Digital Divides

Wednesday the 17th of May 2023 

15:00 (Paris)

One key problem for the development and use of digital tools to enhance democratic participation is that not everyone has equal access to such tools, and not everyone is equally skilled to use them. While the young, educated, and rich may have no trouble downloading and using a new voting app, this may be a genuine struggle for other groups in society. The digital divide is well-documented, and has been shown to reflect and even worsen other socio-economic inequalities. In this meeting we will discuss questions about the very possibility of digital democracy in light of the digital divide.

Professor of Communication Science
(University of Twente

Jan A.G.M. van Dijk has has done social scientific research on social aspects of ICT and the digital divide since the mid 1980s, and (co)authored books such as The Network Society (1999, 2006, 2012), Digital Democracy (2000), and The Deepening divide, Inequality in the Information Society (2005). In his presentation he will briefly reflect on the history of the subject, and explain his theory of digital inequality and their relation to social inequalities in broad terms.

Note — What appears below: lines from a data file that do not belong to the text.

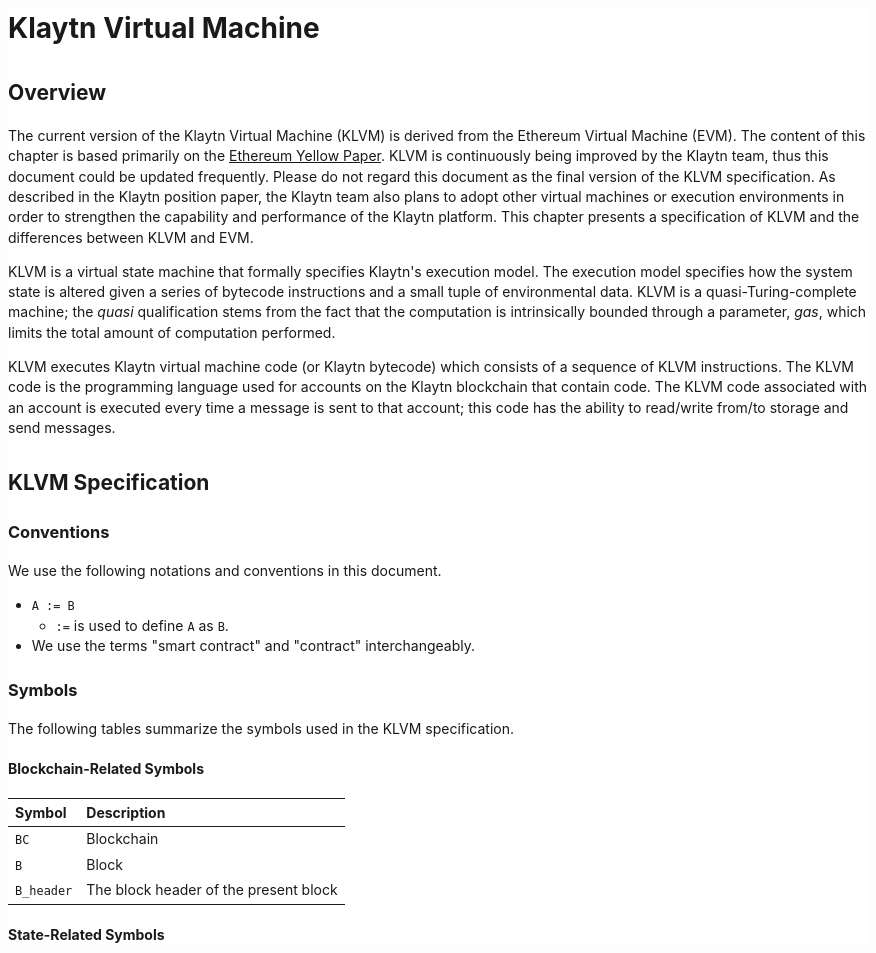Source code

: # Klaytn Virtual Machine <a id="klaytn-virtual-machine"></a>

## Overview <a id="overview"></a>

The current version of the Klaytn Virtual Machine (KLVM) is derived from the Ethereum Virtual Machine (EVM). The content of this chapter is based primarily on the [Ethereum Yellow Paper](https://github.com/ethereum/yellowpaper). KLVM is continuously being improved by the Klaytn team, thus this document could be updated frequently. Please do not regard this document as the final version of the KLVM specification. As described in the Klaytn position paper, the Klaytn team also plans to adopt other virtual machines or execution environments in order to strengthen the capability and performance of the Klaytn platform. This chapter presents a specification of KLVM and the differences between KLVM and EVM.

KLVM is a virtual state machine that formally specifies Klaytn's execution model. The execution model specifies how the system state is altered given a series of bytecode instructions and a small tuple of environmental data. KLVM is a quasi-Turing-complete machine; the _quasi_ qualification stems from the fact that the computation is intrinsically bounded through a parameter, _gas_, which limits the total amount of computation performed.

KLVM executes Klaytn virtual machine code (or Klaytn bytecode) which consists of a sequence of KLVM instructions. The KLVM code is the programming language used for accounts on the Klaytn blockchain that contain code. The KLVM code associated with an account is executed every time a message is sent to that account; this code has the ability to read/write from/to storage and send messages.

## KLVM Specification <a id="klvm-specification"></a>

### Conventions <a id="conventions"></a>

We use the following notations and conventions in this document.

- `A := B`
  - `:=` is used to define `A` as `B`.
- We use the terms "smart contract" and "contract" interchangeably.

### Symbols <a id="symbols"></a>

The following tables summarize the symbols used in the KLVM specification.

#### Blockchain-Related Symbols <a id="blockchain-related-symbols"></a>

| Symbol     | Description                           |
| :--------- | :------------------------------------ |
| `BC`       | Blockchain                            |
| `B`        | Block                                 |
| `B_header` | The block header of the present block |

#### State-Related Symbols <a id="state-related-symbols"></a>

Policy Officer on Digital Inclusion
(Ministry of the Interior and Kingdom Relations, The Netherlands

Eva de Valk has worked as a journalist at Sillicon Valley and coordinated the Technology section of NRC Handelsblad, with a specific focus on ethical and political issues related to AI and technological innovations. In her presentation, she will outline what the Dutch government is currently doing to mitigate the digital divide, and what still needs to be done both in terms of concrete policy actions and research.